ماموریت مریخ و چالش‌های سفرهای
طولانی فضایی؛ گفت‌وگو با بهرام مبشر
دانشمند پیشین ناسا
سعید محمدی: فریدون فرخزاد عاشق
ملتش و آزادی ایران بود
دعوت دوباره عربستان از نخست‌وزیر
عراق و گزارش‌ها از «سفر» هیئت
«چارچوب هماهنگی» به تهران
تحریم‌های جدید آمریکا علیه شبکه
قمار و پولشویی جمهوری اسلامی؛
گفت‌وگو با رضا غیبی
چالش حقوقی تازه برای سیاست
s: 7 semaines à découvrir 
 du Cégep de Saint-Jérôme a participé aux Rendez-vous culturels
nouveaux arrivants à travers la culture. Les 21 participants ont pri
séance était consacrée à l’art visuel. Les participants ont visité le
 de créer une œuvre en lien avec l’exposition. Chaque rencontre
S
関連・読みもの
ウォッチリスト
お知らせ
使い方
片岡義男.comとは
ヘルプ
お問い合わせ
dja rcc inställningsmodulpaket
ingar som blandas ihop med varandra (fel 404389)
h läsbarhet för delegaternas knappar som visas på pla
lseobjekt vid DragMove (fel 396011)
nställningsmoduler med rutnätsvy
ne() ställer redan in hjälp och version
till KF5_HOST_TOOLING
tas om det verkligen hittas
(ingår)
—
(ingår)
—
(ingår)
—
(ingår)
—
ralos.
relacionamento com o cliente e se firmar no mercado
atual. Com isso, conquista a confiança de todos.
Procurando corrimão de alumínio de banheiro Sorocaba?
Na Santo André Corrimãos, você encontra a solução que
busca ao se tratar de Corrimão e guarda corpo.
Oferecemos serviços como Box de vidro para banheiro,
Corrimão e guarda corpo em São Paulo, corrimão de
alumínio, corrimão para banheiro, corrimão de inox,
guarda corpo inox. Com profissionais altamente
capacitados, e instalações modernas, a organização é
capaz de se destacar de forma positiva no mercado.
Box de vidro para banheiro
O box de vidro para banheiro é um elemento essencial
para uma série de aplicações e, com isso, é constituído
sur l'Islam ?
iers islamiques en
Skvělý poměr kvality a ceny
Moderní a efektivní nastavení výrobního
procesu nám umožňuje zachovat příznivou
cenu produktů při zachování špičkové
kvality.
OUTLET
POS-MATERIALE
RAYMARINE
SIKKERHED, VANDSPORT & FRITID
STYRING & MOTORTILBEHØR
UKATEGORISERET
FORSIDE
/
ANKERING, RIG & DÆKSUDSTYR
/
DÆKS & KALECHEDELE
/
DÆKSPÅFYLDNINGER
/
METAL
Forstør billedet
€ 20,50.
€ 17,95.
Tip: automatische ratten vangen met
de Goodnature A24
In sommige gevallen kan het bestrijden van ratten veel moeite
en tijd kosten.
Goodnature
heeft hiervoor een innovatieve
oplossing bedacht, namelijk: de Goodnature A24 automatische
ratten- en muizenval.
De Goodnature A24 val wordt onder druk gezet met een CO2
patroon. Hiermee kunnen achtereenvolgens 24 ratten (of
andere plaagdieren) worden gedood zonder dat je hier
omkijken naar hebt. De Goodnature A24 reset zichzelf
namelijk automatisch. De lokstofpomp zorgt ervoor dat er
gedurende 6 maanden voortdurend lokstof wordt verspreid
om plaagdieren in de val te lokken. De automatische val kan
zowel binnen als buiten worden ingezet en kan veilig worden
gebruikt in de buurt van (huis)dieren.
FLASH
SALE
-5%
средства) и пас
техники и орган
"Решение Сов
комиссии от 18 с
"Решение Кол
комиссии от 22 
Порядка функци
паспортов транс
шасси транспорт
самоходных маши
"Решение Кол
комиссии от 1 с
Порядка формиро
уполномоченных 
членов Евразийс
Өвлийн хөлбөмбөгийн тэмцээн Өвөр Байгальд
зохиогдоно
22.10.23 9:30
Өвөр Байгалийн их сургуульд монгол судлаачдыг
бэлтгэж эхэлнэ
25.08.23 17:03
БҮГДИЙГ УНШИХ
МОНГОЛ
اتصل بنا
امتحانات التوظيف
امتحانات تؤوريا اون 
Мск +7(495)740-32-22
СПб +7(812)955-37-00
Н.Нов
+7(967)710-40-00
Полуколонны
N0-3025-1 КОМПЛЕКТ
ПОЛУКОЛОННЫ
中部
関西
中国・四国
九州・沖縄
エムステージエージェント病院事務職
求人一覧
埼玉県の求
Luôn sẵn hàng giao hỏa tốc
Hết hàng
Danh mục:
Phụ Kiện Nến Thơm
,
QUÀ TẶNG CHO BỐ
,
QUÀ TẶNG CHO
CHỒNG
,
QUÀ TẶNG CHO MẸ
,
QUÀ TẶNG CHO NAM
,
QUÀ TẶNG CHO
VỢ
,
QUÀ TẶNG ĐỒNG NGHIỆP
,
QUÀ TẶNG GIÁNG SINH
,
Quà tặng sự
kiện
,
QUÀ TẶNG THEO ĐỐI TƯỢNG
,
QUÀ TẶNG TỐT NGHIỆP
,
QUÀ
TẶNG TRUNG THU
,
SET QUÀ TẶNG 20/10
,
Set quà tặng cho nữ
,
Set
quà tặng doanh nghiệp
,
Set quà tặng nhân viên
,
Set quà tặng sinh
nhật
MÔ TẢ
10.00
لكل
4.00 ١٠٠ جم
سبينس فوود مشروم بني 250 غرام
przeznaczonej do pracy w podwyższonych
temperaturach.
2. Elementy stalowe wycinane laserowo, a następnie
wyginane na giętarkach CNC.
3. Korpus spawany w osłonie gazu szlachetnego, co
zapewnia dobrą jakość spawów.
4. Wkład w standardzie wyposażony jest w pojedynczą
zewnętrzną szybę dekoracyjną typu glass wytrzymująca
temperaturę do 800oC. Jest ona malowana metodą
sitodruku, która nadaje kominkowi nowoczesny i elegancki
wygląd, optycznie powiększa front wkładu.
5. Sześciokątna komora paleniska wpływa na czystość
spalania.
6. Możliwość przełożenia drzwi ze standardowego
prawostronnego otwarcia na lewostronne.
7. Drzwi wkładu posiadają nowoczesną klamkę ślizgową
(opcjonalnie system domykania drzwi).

+---+

> [DIRECTIONS]
Read through the entries and copy each line in which "wkładu" appears.

> [COMPLETED TASK]
wygląd, optycznie powiększa front wkładu.
7. Drzwi wkładu posiadają nowoczesną klamkę ślizgową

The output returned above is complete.